Dataset records

**********

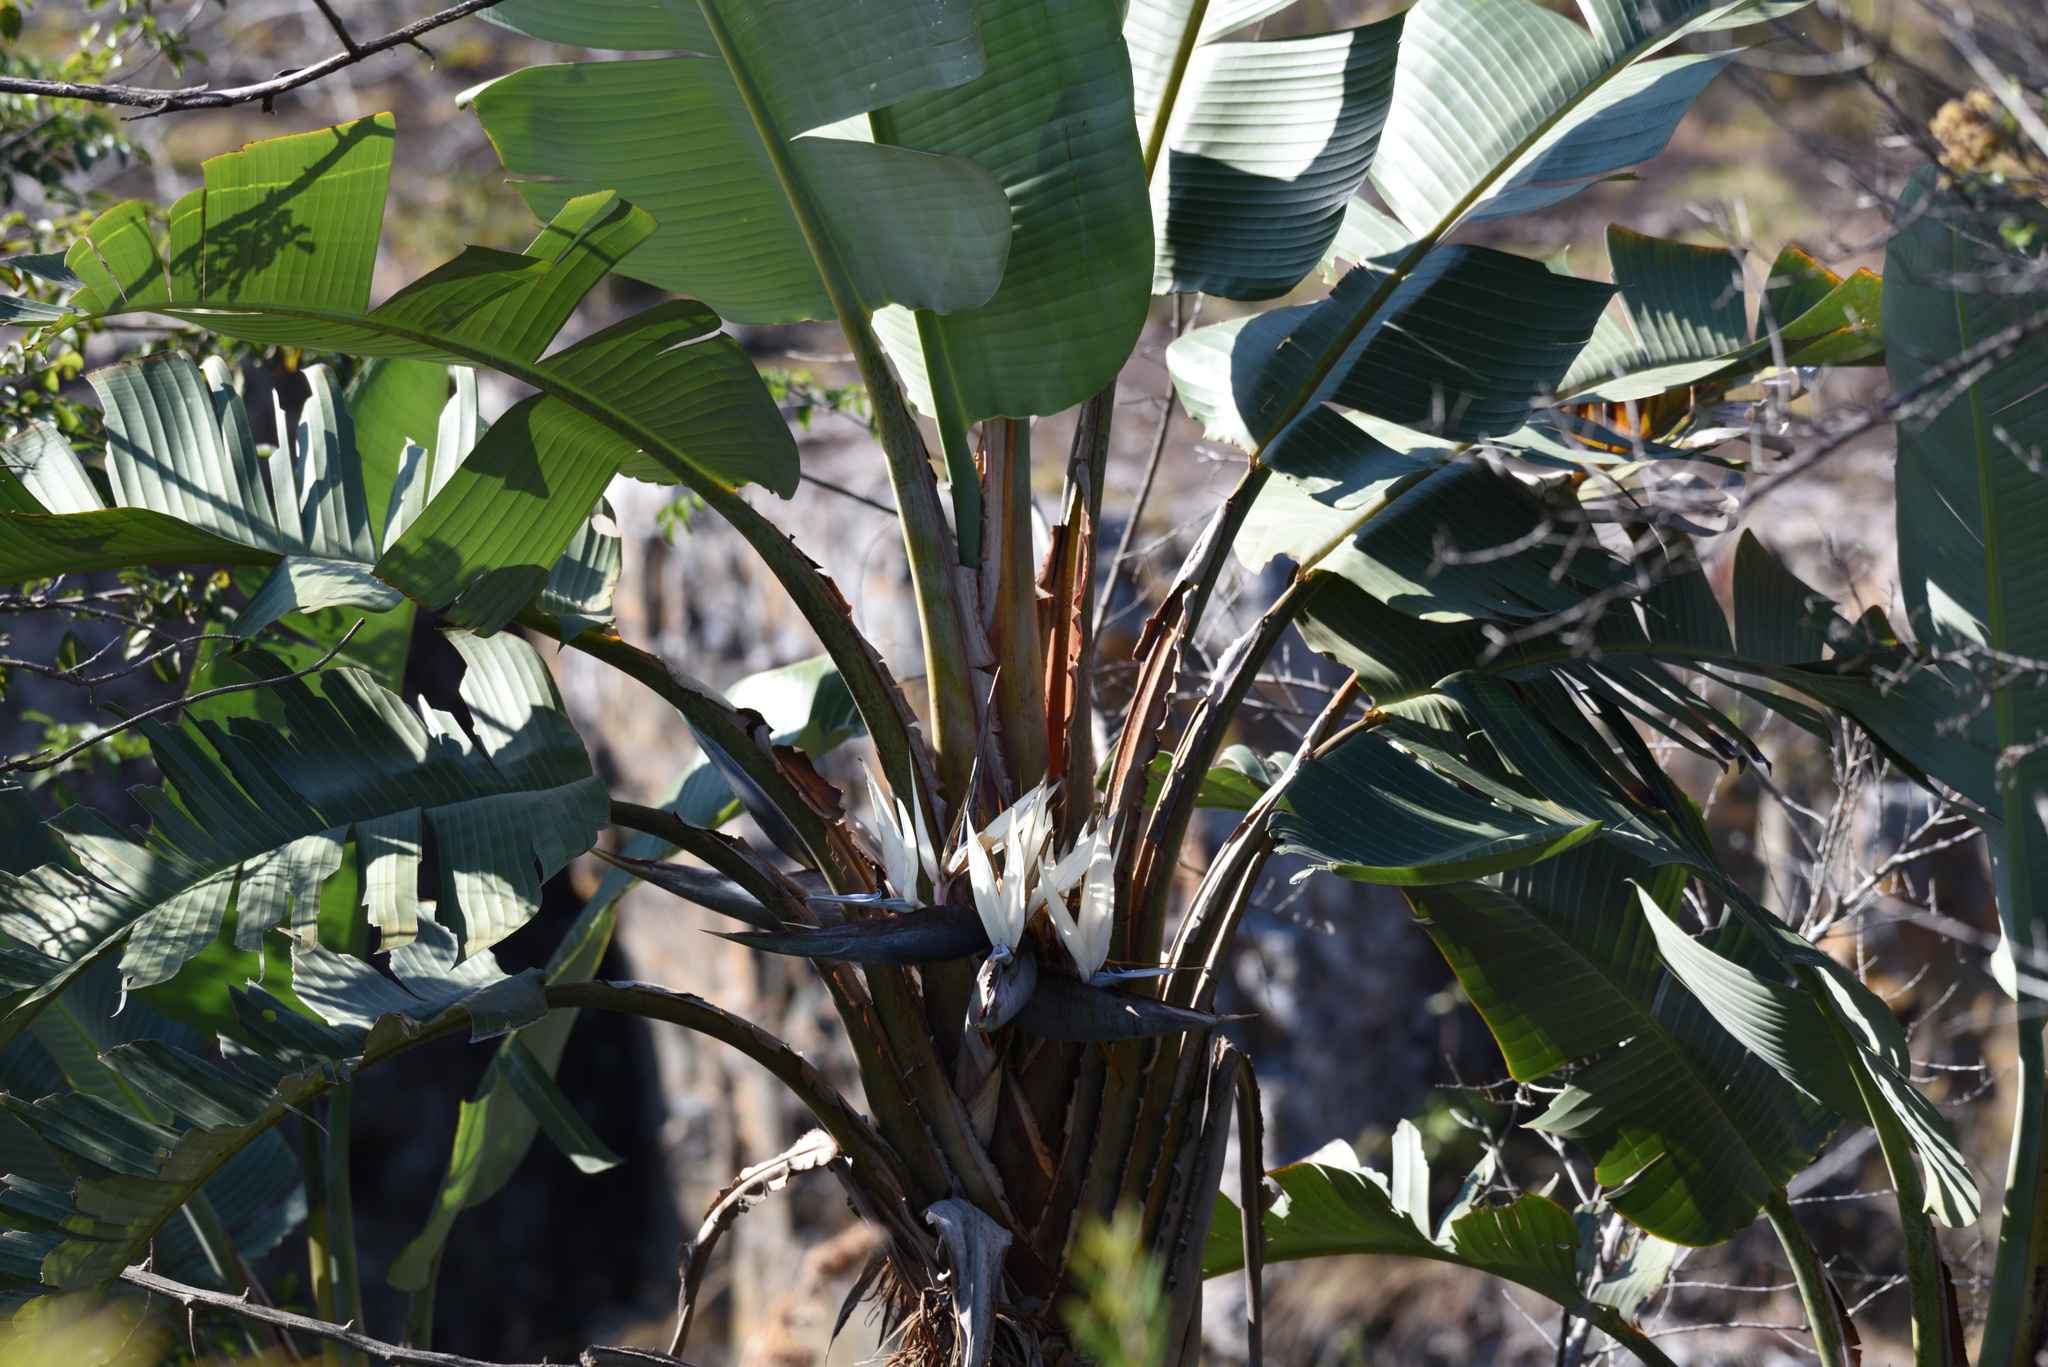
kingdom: Plantae
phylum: Tracheophyta
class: Liliopsida
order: Zingiberales
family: Strelitziaceae
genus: Strelitzia
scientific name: Strelitzia nicolai
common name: Bird-of-paradise tree
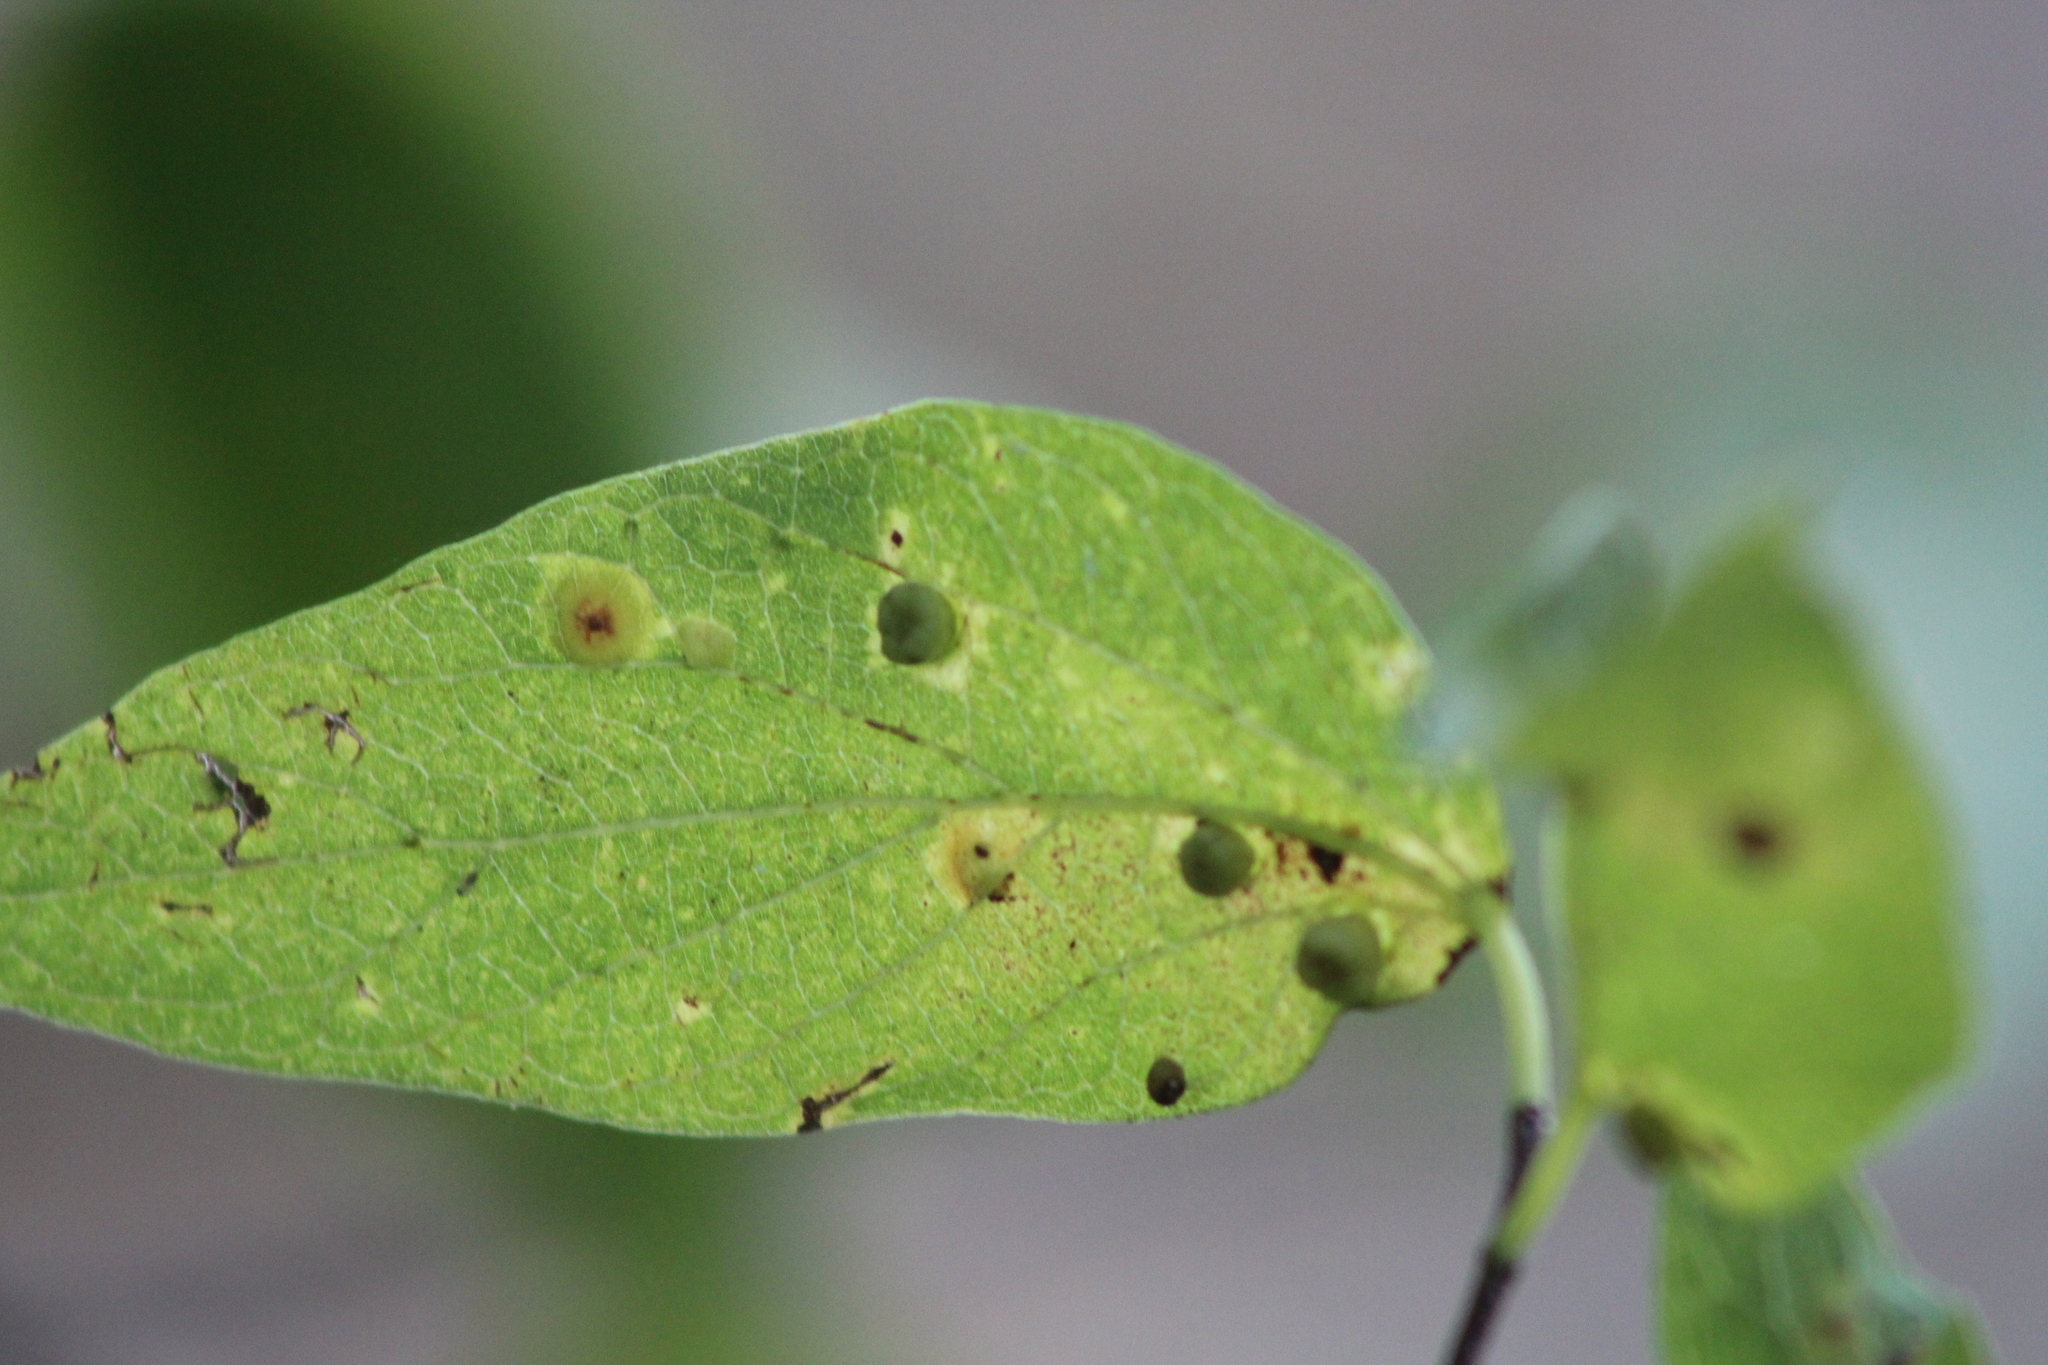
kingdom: Animalia
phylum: Arthropoda
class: Insecta
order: Hemiptera
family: Aphalaridae
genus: Pachypsylla
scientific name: Pachypsylla celtidismamma
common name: Hackberry nipplegall psyllid
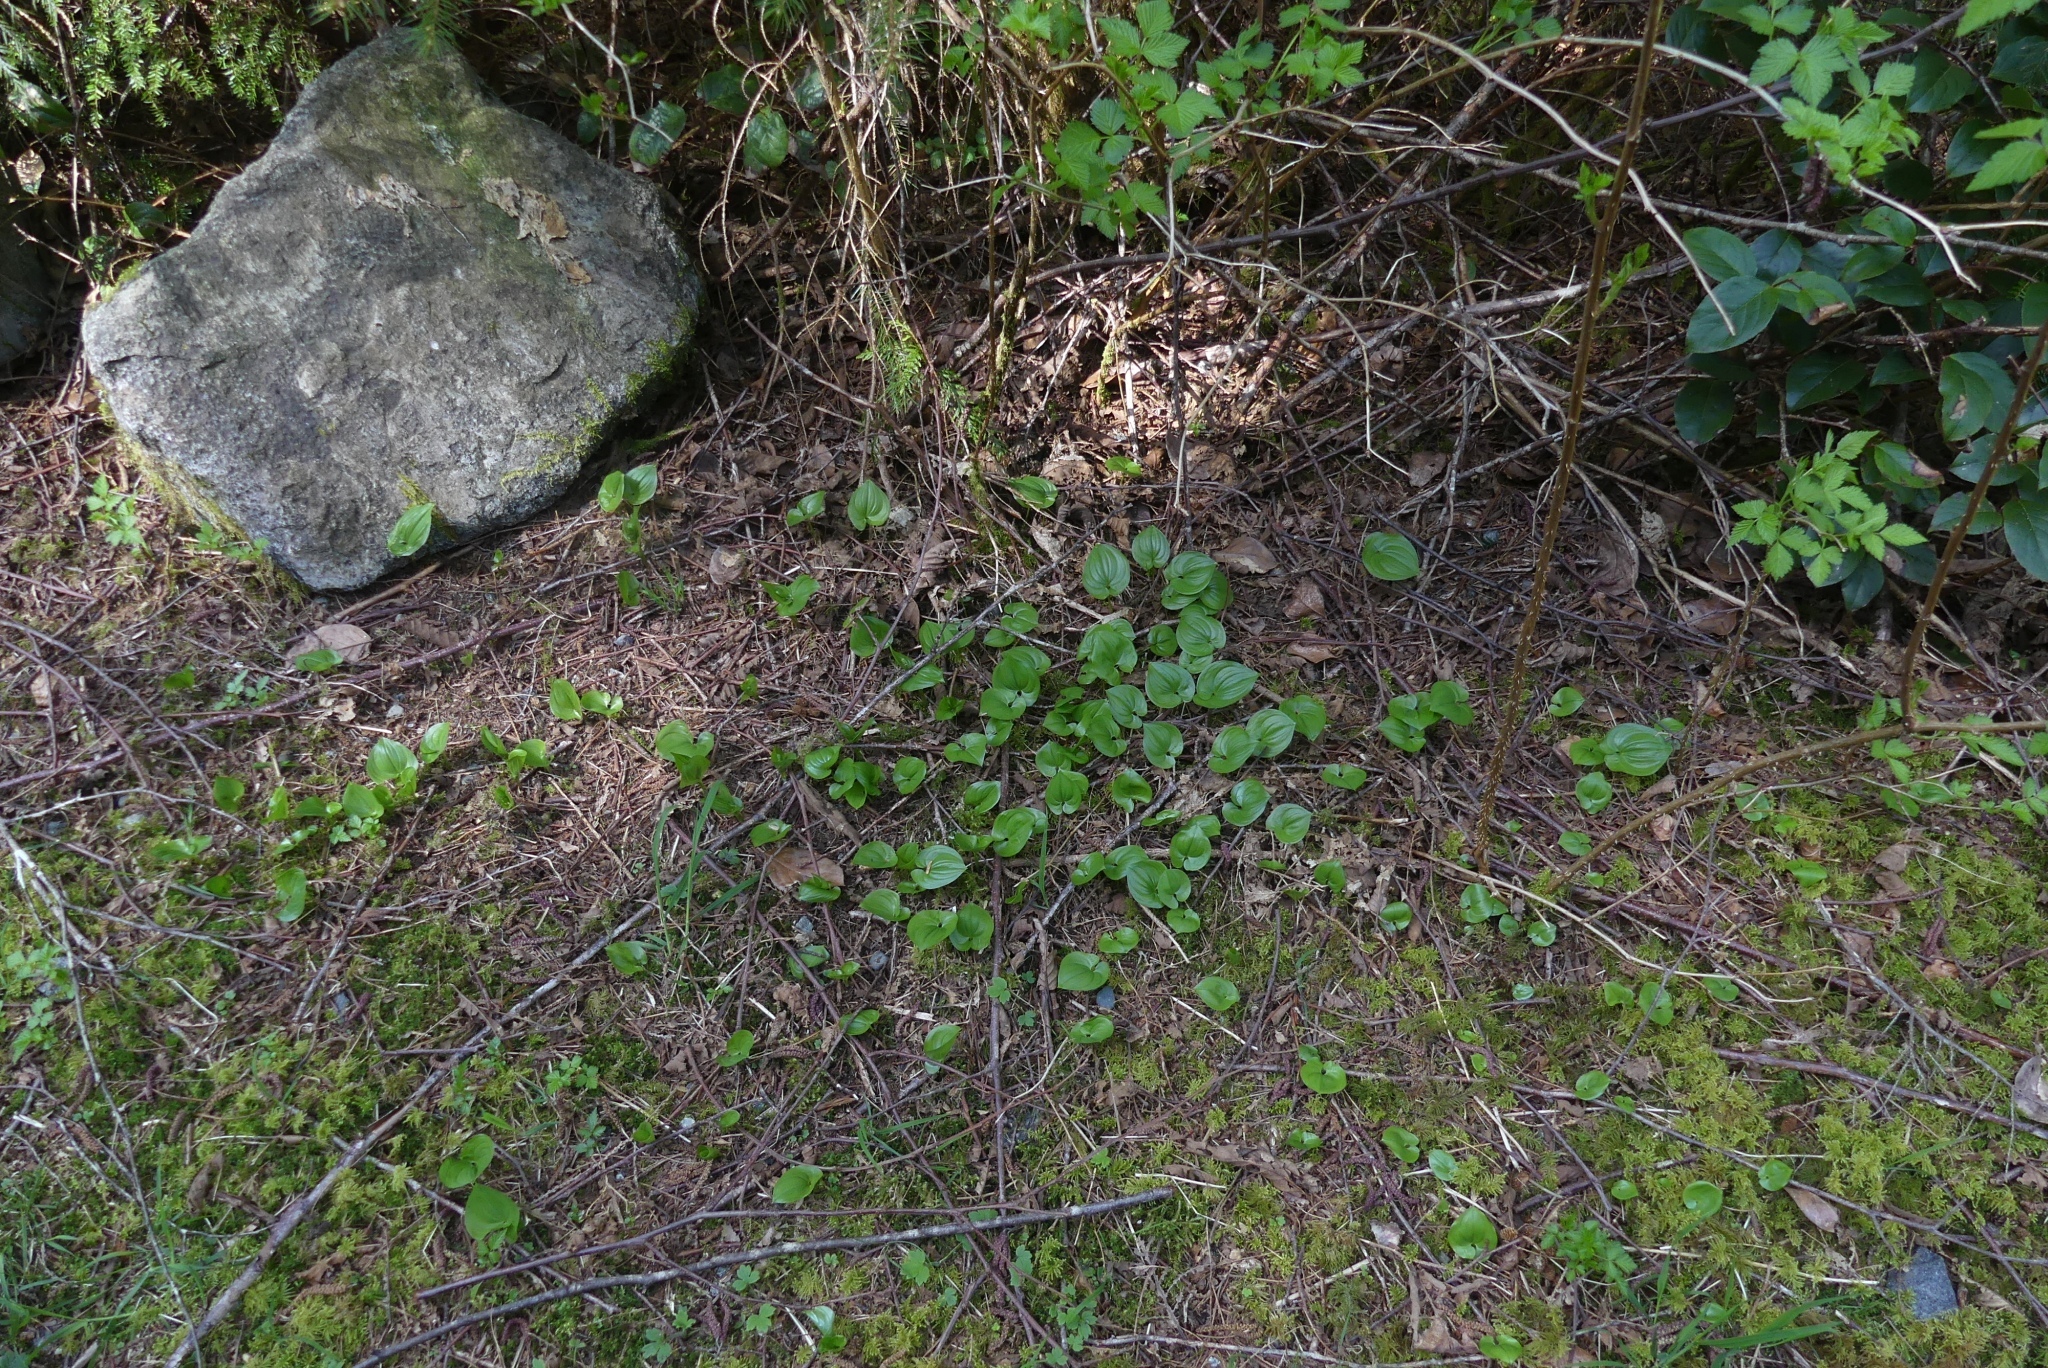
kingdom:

**********

Exercise directions
Present the text lines of all the entries above as a numbered list, skipping any blank lines and leaving out the pictures.

Problem solution
1. kingdom: Plantae
2. phylum: Tracheophyta
3. class: Liliopsida
4. order: Zingiberales
5. family: Strelitziaceae
6. genus: Strelitzia
7. scientific name: Strelitzia nicolai
8. common name: Bird-of-paradise tree
9. kingdom: Animalia
10. phylum: Arthropoda
11. class: Insecta
12. order: Hemiptera
13. family: Aphalaridae
14. genus: Pachypsylla
15. scientific name: Pachypsylla celtidismamma
16. common name: Hackberry nipplegall psyllid
17. kingdom:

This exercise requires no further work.